Während die ländliche Ukraine einer der wildesten Gegenden ist, die ich je besucht habe, und als solche Stoff für so einige bizarre Reiseanekdoten liefert, sind ukrainische Großstädte kulturell keineswegs hinter dem Westen zurückgeblieben. Ein Beispiel dafür ist das Tandem-Festival in Dnipropetrovsk, das sich zum Ziel setzt, Musiker der unterschiedlichsten Genres zusammenzubringen. So fanden sich 2009 der Soundkünstler Andrey Kiritchenko und die Folkloregruppe Ojra, aus derem Zusammenspiel A Tangle of Mokosha entstand – ein Projekt, das einem so sicher nicht oft begegnet. Ojra haben sich der Aufgabe verschrieben, traditionelles und oft vergessenes ukrainisches Liedgut zu sammeln und am Leben zu erhalten.

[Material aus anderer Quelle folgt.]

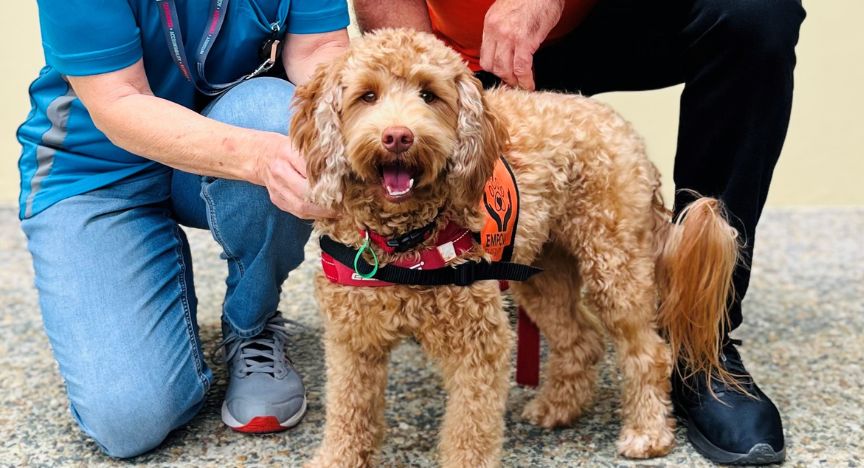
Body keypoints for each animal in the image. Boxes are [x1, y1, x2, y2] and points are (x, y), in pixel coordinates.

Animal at [294, 30, 740, 468]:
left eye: (428, 95)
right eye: (367, 96)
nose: (398, 136)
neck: (403, 242)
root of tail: (623, 129)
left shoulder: (478, 345)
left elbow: (470, 433)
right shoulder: (352, 341)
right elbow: (348, 415)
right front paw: (336, 458)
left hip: (615, 265)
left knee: (649, 352)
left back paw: (647, 433)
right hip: (542, 273)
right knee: (582, 339)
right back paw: (558, 407)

Die Titel – man mag sie kaum Songs nennen – werden von Halyna Breslavets auf so treffende und berührende Weise vorgetragen, dass man das Projekt schon allein aus Sentimentalität und musikalischer Abenteuerlust gutheißen will. Doch Kiritchenko unterlegt sie geschickt mit Beats und leiser Elektronik, die vor allem auf Na Yordantsi an Nitin Sawhney und seine Experimente mit indischer Musik erinnern und so auch vordergründig nicht zum Zielpublikum gehörende Menschen ansprechen. Doch abgesehen von Na Yordantsi steht auf A Tangle of Mokosha die Folklore im Vordergrund, und Kiritchenko hält sich mit Experimenten zurück. Ebenso wie altertümliche Melodien verwenden Ojra traditionelle Instrumente wie Maultrommel und Mundorgel. Es fällt schwer, bei so fremder Musik einzelne Titel beschreiben zu wollen; es dauert einige Durchläufe, bis die Unterschiede deutlich werden. Doch auch ohne vertiefende Recherche ist die sentimentale Stimmung der Musik sofort zu erkennen, und das Album hält den Hörer gefangen in einer fremden und gleichzeitig berührenden Welt. Man muss kein Experte sein, um A Tangle of Mokosha etwas abgewinnen zu können, gleichzeitig muss man sich aber darauf einlassen und das Fremde, im wahrsten Sinne Alternative, auf sich wirken lassen.